Enfin, Denis Robert accuse Philippe Val de faire à plusieurs reprises « parler les morts » en leur faisant tenir des propos « invraisemblables » : Gébé l’aurait ainsi remercié « pour tout ce qu’il avait fait pour lui » – alors que Gébé n’appréciait guère Philippe Val –, et Cavanna l’aurait « alarmé sur Choron, sur Siné, sur Delfeil de Ton et même sur Sylvie Caster ». « Tout cela, de l’avis des intéressés comme de Cavanna, ne peut correspondre à la vérité », explique Denis Robert.
« Val a provoqué le départ de tous ceux qui étaient en désaccord avec lui »

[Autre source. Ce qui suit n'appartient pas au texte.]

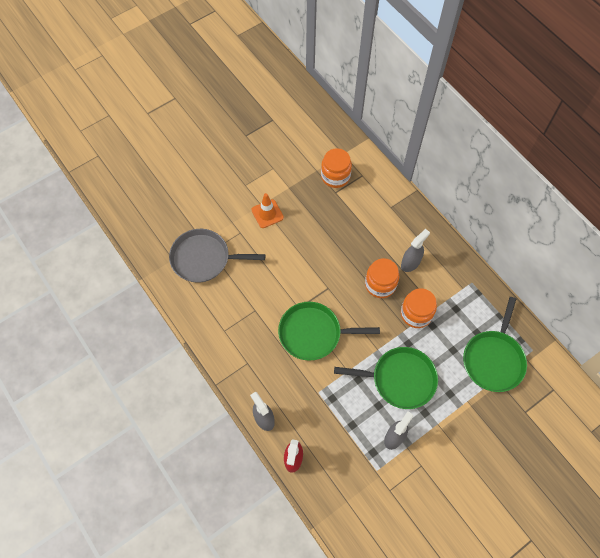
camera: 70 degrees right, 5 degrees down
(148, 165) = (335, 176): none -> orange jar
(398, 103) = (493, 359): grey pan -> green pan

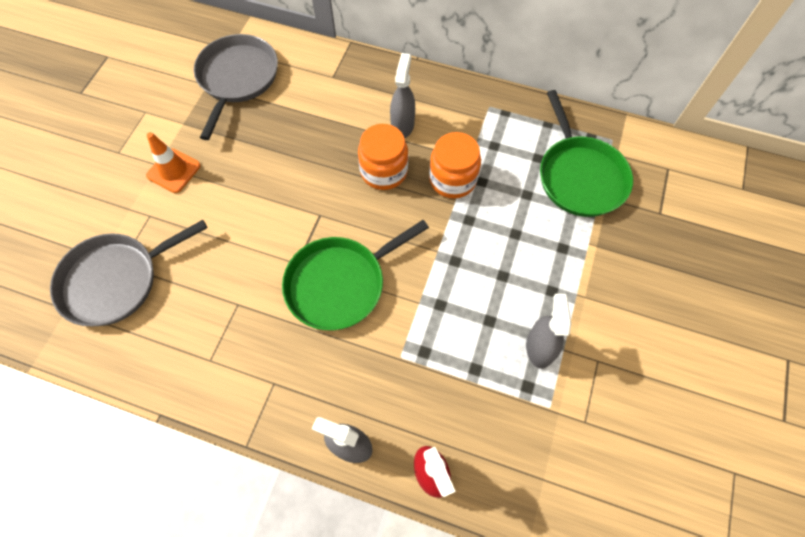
camera: 35 degrees left, 0 degrees up
(335, 176) = (237, 78): orange jar -> grey pan
(400, 379) = (491, 270): green pan -> none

Amèrement, il conclut par une dernière saillie contre Philippe Val :
« Tous ceux qui ont pris part à ce courrier trouvent erronée la présentation faite de Charlie Hebdo, dépeint comme un journal où toutes les opinions pouvaient s’exprimer et où tout finissait dans ‘un grand éclat de rire’. Votre auteur a licencié ou provoqué le départ de tous ceux (Olivier Cyran, François Camé, Mona Cholet, Lefred Thouron, et quelques autres) qui étaient en désaccord avec lui. »

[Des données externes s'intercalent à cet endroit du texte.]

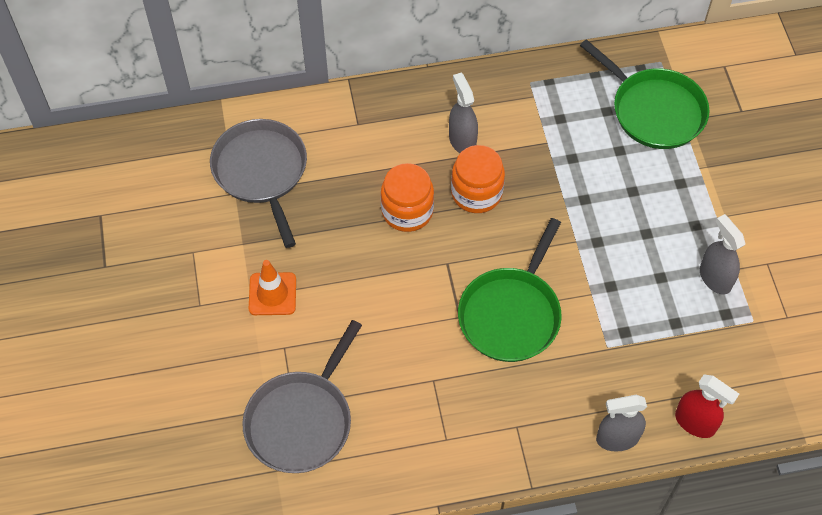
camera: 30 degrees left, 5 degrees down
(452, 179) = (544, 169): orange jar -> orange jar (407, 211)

En 2008, Denis Robert a été au cœur d’une polémique qui l’a opposé au directeur de Charlie Hebdo. Celui-ci avait attaqué son enquête sur l’affaire Clearstream. A l’époque, l’avocat de Clearstream, Richard Malka, était aussi l’avocat de Charlie Hebdo.
« Je n’ai jamais envisagé de travailler dans ce journal »
Dans son livre, Philippe Val accorde quelques pages à Denis Robert pour expliquer sa version de l’origine du conflit qui les oppose. Il écrit :
« Pendant les dix-sept ans que j’ai passé à Charlie, Denis Robert a toujours plus ou moins rôdé autour du journal. Il est intéressant que le lecteur possède quelques informations. Je le reçois dans mon bureau, l’entretien est plutôt cordial, il aimerait beaucoup travailler à Charlie. Je ne suis pas convaincu, et lui demande de m’accorder un temps pour réfléchir. Deuxième rendez-vous, je dis à Denis Robert que nous ne travaillerons pas ensemble, qu’il me fait l’effet de ce qu’on trouve de pire chez les journalistes d’investigation, ceux qui ignorent les faits qui déversent leurs convictions : ce sont les journalistes à thèses et les justiciers. Il faut les fuir comme la peste. »
Là encore, Denis Robert dément formellement : « Je ne l’ai jamais rencontré, n’ai jamais mis les pieds à Charlie Hebdo. Et n’ai jamais envisagé de travailler dans ce journal ». Le 4 novembre 2015, Laurent Goumarre avait invité Denis Robert et Philippe Val à débattre dans son émission sur France Inter. Le second avait décliné.